(STUDY MATERIAL begins)

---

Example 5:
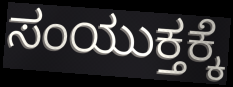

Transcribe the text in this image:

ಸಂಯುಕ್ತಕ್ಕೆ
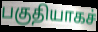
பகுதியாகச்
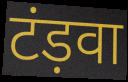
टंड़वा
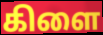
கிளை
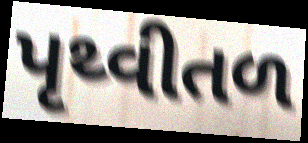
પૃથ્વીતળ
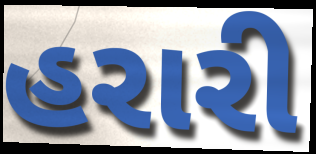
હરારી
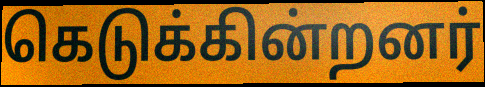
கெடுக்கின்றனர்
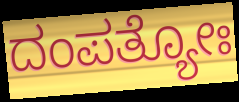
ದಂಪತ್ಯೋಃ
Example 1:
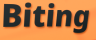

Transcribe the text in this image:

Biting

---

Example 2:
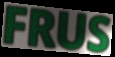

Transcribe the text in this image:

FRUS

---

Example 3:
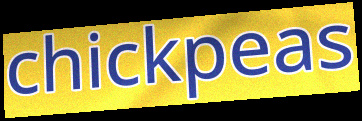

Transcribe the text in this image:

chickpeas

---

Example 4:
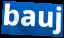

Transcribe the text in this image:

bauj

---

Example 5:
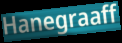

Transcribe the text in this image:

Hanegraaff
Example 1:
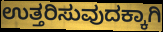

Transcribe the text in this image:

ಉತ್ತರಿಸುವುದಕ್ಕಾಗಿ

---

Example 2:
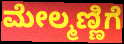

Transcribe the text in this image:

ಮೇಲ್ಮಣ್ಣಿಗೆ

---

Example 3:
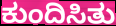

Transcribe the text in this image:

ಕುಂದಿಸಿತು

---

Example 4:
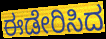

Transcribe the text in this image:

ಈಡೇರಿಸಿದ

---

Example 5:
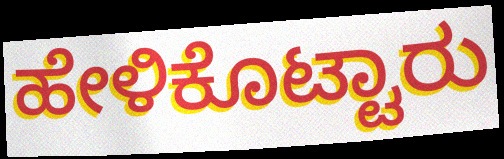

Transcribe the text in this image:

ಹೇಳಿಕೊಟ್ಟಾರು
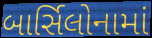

(STUDY MATERIAL ends)

TASK OBJECTIVE: Pictures aside, reproduce every record exactly as it stands.

OUTPUT BELOW:
---

Example 5:

Transcribe the text in this image:

ಸಂಯುಕ್ತಕ್ಕೆ
பகுதியாகச்
टंड़वा
கிளை
પૃથ્વીતળ
હરારી
கெடுக்கின்றனர்
ದಂಪತ್ಯೋಃ
Example 1:

Transcribe the text in this image:

Biting

---

Example 2:

Transcribe the text in this image:

FRUS

---

Example 3:

Transcribe the text in this image:

chickpeas

---

Example 4:

Transcribe the text in this image:

bauj

---

Example 5:

Transcribe the text in this image:

Hanegraaff
Example 1:

Transcribe the text in this image:

ಉತ್ತರಿಸುವುದಕ್ಕಾಗಿ

---

Example 2:

Transcribe the text in this image:

ಮೇಲ್ಮಣ್ಣಿಗೆ

---

Example 3:

Transcribe the text in this image:

ಕುಂದಿಸಿತು

---

Example 4:

Transcribe the text in this image:

ಈಡೇರಿಸಿದ

---

Example 5:

Transcribe the text in this image:

ಹೇಳಿಕೊಟ್ಟಾರು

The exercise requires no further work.